Sync Collection (Default)

No server process needed. Requests go directly to Google Maps via httpx.

from gmaps_extractor import GMapsExtractor

with GMapsExtractor(proxy="http://user:pass@host:port") as extractor:
    # Basic collection
    result = extractor.collect("London, UK", "dentists")
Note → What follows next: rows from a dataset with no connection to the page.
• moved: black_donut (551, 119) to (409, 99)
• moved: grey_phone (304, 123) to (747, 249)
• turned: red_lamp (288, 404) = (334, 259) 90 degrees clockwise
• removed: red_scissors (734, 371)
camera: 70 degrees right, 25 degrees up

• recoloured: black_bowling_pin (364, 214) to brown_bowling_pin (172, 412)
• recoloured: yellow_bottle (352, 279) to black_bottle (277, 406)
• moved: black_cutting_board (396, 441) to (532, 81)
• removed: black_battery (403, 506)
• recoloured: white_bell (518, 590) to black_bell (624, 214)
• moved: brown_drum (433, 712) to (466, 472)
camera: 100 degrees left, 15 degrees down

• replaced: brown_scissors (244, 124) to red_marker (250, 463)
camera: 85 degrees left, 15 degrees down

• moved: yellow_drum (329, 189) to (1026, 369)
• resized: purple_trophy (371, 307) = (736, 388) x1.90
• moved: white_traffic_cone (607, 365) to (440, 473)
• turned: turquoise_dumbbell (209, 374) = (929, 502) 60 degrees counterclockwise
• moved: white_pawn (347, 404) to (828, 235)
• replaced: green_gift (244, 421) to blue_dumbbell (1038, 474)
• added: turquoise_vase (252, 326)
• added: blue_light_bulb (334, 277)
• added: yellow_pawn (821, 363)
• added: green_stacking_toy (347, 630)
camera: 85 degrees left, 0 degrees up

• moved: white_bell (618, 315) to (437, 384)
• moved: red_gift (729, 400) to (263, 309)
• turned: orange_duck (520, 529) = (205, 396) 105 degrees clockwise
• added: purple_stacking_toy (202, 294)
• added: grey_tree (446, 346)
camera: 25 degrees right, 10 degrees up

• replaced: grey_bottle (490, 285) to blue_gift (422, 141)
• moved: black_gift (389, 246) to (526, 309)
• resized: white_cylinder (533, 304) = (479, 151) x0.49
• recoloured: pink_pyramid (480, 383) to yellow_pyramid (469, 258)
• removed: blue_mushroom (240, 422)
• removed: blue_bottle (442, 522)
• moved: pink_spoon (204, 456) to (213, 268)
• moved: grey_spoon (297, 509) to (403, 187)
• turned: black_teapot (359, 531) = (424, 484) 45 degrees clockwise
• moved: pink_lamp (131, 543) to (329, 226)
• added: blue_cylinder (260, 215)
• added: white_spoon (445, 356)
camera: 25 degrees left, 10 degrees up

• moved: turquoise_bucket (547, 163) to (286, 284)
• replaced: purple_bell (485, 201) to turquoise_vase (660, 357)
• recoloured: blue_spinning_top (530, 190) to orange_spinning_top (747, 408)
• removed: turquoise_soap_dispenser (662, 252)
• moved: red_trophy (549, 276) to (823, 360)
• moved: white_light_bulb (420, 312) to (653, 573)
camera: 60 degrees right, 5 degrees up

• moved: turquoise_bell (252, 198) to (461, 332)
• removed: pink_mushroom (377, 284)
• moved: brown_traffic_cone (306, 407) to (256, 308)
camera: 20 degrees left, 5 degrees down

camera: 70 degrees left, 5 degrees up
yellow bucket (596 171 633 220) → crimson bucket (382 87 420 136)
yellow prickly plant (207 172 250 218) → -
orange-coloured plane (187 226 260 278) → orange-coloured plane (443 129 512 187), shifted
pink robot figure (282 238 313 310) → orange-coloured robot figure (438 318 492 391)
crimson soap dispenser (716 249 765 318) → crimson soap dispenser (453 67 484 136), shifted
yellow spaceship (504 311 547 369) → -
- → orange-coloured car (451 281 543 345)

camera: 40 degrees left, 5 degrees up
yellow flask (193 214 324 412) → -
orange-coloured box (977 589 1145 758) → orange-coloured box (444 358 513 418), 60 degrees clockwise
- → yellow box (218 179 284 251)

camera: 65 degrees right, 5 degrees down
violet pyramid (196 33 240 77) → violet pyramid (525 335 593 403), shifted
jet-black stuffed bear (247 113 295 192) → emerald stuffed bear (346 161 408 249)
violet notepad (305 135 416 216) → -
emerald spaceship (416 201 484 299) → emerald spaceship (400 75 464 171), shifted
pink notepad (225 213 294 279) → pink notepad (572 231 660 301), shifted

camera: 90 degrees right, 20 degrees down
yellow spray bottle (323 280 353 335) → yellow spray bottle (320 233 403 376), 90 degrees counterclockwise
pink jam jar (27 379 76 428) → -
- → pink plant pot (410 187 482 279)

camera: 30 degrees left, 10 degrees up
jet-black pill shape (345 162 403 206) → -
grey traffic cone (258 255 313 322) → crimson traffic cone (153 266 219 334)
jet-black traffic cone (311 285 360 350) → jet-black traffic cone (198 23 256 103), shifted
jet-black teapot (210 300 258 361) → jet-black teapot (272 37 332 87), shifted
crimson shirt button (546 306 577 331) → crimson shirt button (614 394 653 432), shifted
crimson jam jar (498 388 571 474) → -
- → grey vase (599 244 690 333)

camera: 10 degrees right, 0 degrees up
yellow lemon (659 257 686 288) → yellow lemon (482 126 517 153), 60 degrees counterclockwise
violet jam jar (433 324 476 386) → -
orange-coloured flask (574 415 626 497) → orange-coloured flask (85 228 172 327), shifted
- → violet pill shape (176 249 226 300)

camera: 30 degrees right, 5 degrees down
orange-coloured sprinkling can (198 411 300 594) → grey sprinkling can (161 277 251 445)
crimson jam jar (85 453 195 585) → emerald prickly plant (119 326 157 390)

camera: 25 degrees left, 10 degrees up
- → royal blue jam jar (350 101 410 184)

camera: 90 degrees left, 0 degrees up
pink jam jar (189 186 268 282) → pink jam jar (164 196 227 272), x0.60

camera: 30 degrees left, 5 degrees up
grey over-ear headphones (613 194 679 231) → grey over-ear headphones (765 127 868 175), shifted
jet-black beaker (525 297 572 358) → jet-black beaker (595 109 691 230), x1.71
    # V2 collector with enrichment and reviews
    result = extractor.collect_v2(
        "Paris, France",
        "restaurants",
        enrich=True,
        reviews=True,
        reviews_limit=50,
        workers=30,
    )

    # Access results
    print(result.metadata)      # {"area": "Paris, France", "category": "restaurants", ...}
    print(result.statistics)    # {"total_collected": 1234, ...}
    for biz in result:
        print(biz["name"], biz.get("rating"))

Async Collection

import asyncio
from gmaps_extractor import GMapsExtractor

async def main():
    async with GMapsExtractor(proxy="http://user:pass@host:port") as extractor:
        # Collect all results at once (async)
        result = await extractor.async_collect_v2(
            "Manhattan, NY",
            "lawyers",
            enrich=True,
            reviews=True,
        )
        print(f"Found {len(result)} businesses")

asyncio.run(main())

Streaming Collection

Process businesses as they are found, without waiting for the full collection to finish.

import asyncio
from gmaps_extractor import GMapsExtractor

async def main():
    async with GMapsExtractor(proxy="http://user:pass@host:port") as extractor:
        async for biz in extractor.stream_collect_v2("NYC", "coffee shops"):
            print(f"Found: {biz['name']} at {biz.get('address', 'N/A')}")

asyncio.run(main())

Subdivision Mode

Break large areas into named sub-areas (boroughs, districts, neighborhoods) for better coverage.

with GMapsExtractor(proxy="http://user:pass@host:port") as extractor:
    result = extractor.collect_v2(
        "London, UK",
        "dentists",
        subdivide=True,
        enrich=True,
    )

Event System

Monitor collection progress with lifecycle callbacks.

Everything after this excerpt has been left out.